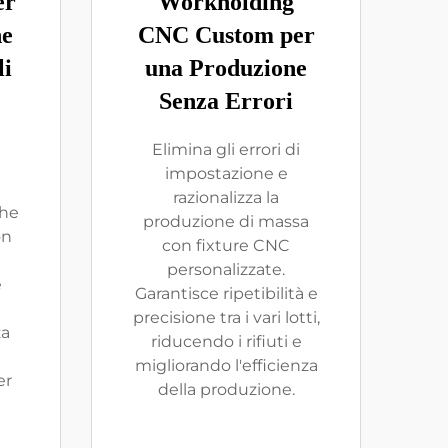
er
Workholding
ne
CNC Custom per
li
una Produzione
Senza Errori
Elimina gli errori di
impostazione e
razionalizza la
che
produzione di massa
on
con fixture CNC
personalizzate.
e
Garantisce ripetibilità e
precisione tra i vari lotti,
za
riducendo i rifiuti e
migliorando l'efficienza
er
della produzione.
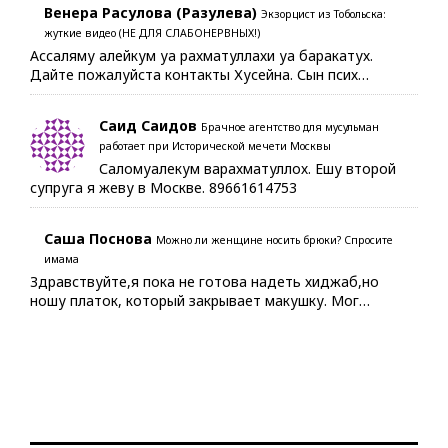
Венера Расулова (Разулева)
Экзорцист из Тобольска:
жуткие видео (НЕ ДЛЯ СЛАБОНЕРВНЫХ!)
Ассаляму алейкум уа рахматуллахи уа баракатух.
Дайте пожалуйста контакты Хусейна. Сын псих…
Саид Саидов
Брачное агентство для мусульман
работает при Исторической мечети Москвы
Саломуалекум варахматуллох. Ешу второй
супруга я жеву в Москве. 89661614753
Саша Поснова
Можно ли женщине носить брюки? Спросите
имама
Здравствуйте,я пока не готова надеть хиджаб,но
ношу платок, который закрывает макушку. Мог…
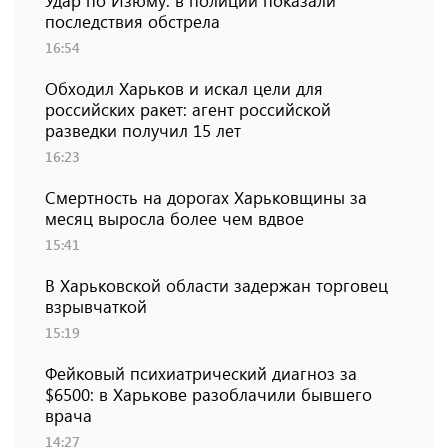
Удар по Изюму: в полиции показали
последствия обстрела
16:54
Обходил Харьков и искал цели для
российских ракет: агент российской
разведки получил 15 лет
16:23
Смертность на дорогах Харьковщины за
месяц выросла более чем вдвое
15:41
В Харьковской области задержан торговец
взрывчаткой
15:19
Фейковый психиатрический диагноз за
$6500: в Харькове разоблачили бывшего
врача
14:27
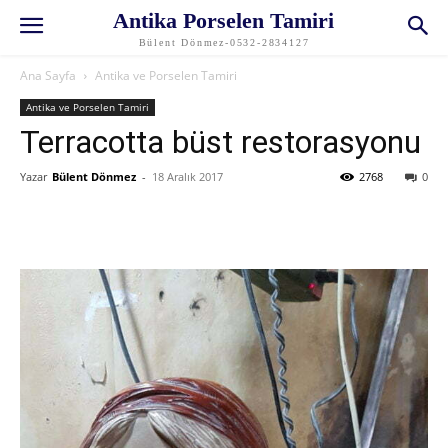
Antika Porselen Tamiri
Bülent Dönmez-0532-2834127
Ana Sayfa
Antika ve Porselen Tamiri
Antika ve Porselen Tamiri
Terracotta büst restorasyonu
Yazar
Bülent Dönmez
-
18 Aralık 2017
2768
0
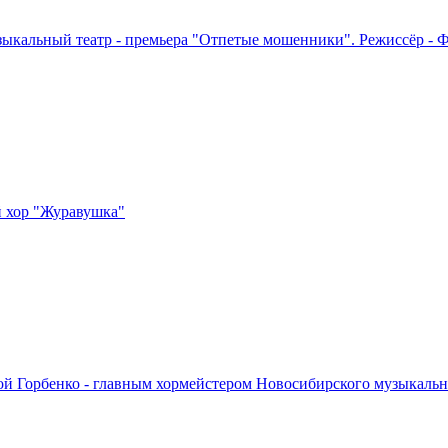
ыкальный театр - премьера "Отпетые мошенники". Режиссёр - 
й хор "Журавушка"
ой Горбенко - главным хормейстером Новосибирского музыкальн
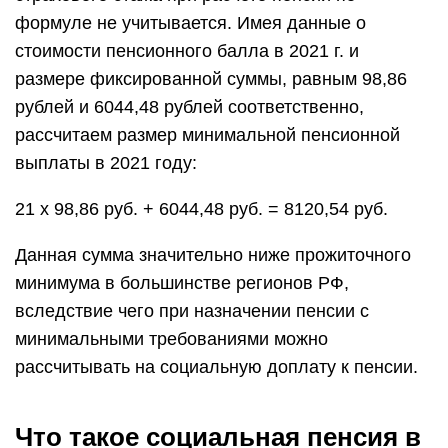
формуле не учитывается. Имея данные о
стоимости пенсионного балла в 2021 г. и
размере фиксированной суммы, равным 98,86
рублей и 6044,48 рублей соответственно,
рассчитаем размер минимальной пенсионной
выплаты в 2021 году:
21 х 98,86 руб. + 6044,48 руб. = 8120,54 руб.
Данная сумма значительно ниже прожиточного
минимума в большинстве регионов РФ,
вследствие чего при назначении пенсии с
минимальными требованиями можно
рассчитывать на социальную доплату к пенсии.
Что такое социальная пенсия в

--

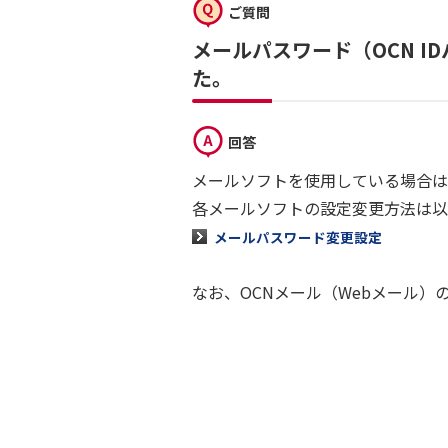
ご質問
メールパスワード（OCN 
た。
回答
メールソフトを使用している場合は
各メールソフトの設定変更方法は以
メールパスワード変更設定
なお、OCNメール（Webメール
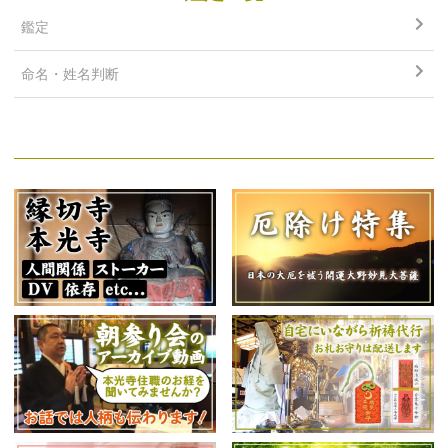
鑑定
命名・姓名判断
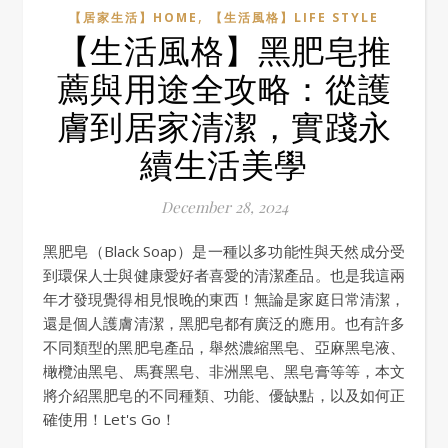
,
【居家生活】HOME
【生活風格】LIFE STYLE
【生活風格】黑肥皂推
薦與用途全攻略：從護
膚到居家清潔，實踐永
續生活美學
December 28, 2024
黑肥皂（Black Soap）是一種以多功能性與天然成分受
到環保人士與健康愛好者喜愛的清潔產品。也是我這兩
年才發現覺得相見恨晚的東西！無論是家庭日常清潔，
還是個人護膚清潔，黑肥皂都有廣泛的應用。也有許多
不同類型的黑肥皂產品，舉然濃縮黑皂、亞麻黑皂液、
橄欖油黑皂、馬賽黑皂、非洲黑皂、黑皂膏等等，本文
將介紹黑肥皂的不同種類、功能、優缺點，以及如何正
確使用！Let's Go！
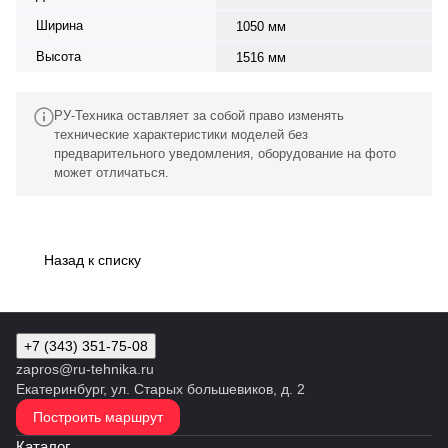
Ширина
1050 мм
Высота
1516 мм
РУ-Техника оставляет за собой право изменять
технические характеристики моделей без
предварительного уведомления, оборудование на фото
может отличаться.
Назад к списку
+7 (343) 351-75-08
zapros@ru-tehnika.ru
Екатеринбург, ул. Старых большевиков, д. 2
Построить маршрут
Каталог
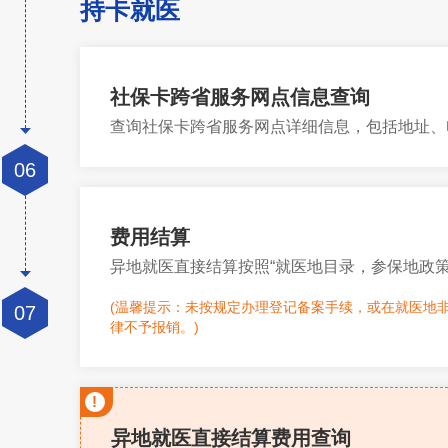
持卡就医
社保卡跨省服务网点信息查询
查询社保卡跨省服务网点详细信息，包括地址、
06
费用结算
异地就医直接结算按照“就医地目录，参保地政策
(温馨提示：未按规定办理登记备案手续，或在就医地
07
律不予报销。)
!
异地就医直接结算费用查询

_Job_. Using only the listing above, restate exactly the lines from the line containing "Данная сумма значительно ниже прожиточного" through the line containing "Что такое социальная пенсия в", both included.

_Your solution_.
Данная сумма значительно ниже прожиточного
минимума в большинстве регионов РФ,
вследствие чего при назначении пенсии с
минимальными требованиями можно
рассчитывать на социальную доплату к пенсии.
Что такое социальная пенсия в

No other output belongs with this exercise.